There’s only a month left until the June 24 election. Since the day of the elections was announced, the parties have been working on choosing their presidential and …

There’s only a month left until the June 24 election. Since the day of the elections was announced, the parties have been working on choosing their presidential and parliamentary candidates but have yet to begin their election campaigns. The parties will conduct their election campaigns in full force in the month to come.

In this sense, the Justice and Development Party (AK Party) began its campaigning for the June 24 election by announcing its election manifesto. The Republican People’s Party (CHP), as the head of the anti-President Recep Tayyip Erdoğan group, is announcing its election manifesto today.

For Erdoğan and the People’s Alliance he leads, the campaigning period does not seem like it will be too complicated. Considering Erdoğan’s political performance from the day the decision to hold the election up to now, he has continued to maintain the upper hand in setting the agenda. In contrast, opposition political actors are having a difficult time establishing their own agendas.

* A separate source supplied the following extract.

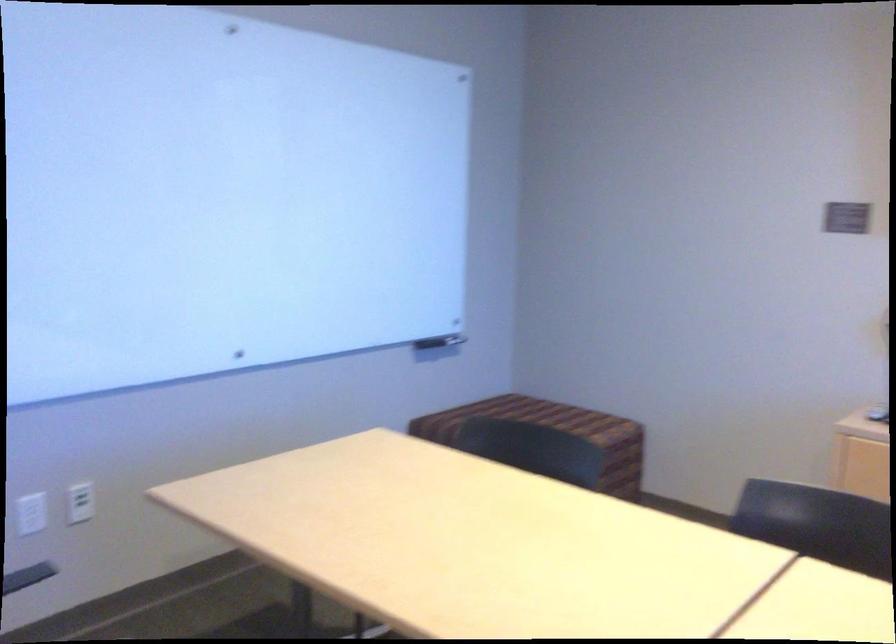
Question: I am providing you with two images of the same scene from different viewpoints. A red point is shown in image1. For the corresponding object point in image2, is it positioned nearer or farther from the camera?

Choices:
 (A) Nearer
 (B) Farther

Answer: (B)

With this in mind, the Nation Alliance between the CHP, the Good Party (İP), the Felicity Party (SP) and the Democrat Party (DP) and supported from the outside by the Peoples’ Democratic Party (HDP) appears as if they depend on the negativity that occur from outside conditions. In this sense, they are trying to use the negative effects of the dollar’s rise on the Turkish economy as a lever. But this does not make it possible for them to set their own agenda in the eyes of the public or set a political campaign for how they are going to solve the problems Turkey faces, with the loss of the Turkish lira’s value being foremost among them. They are passively waiting. Their main expectation is a probable crisis in the Turkish economy which will give rise to election results in their favor.

I believe there are certain reasons behind this. Above all else, the anti-Erdoğan group continues to follow a reactionary strategy. Being against Erdoğan has been the CHP and HDP’s main political point for a long time. However today, they do not know how to use this anti-Erdoğan stance. The reason behind this is the large acceptance Erdoğan has among Turkey’s public in the aftermath of the July 15 attempted coup. Because of this general acceptance, they shy away from openly demonstrating their opposition to Erdoğan. However, this puts them in a vacuum.

The main difficulty facing the anti-Erdoğan group is that the parts of this group are not just competing for the June 24 election. The entire anti-Erdoğan group is also experiencing intraparty fighting for administrative supremacy, the CHP foremost among them. We saw the most concrete example of this in the CHP’s process in choosing its presidential and parliamentary candidates. CHP head Kemal Kılıçdaroğlu moved by calculating his own administrative power in his party when setting out the candidates for president and members of Parliament. In other words, Kılıçdaroğlu’s main motivation was to purge his competition and guarantee his presence as head of the party rather than to carry his party to the center of administration. In line with this, he competed with Muharrem İnce – someone who had no chance of winning – and withheld the names of the people close to İnce from the CHP’s parliamentary candidate list hoping to win in the intraparty administrative struggle. This situation has revealed a half-hidden administrative struggle in the CHP on the road to the June 24 election.

The difficulties facing the anti-Erdoğan group are not limited to this. Another is that the group is facing elections in a system they objected to and their inability to speak out as strongly in favor of “returning to the parliamentary system.” However, the “no” front in the 2017 constitutional referendum had been motivated by this discourse on the road to June 24 and they had promised their constituency an immediate return to a parliamentary system. It appears that this promise has been forgotten and the anti-Erdoğan group has also adopted the new system.

Despite all of this, Erdoğan continues to set his own agenda. The reason behind this is that Erdoğan has maintained his ambitious administrative style. Erdoğan continues to be strong in both domestic and international politics.

It appears that in the coming month, Erdoğan will continue to set the agenda for Turkey’s politics and his competition will have to speak from within that agenda.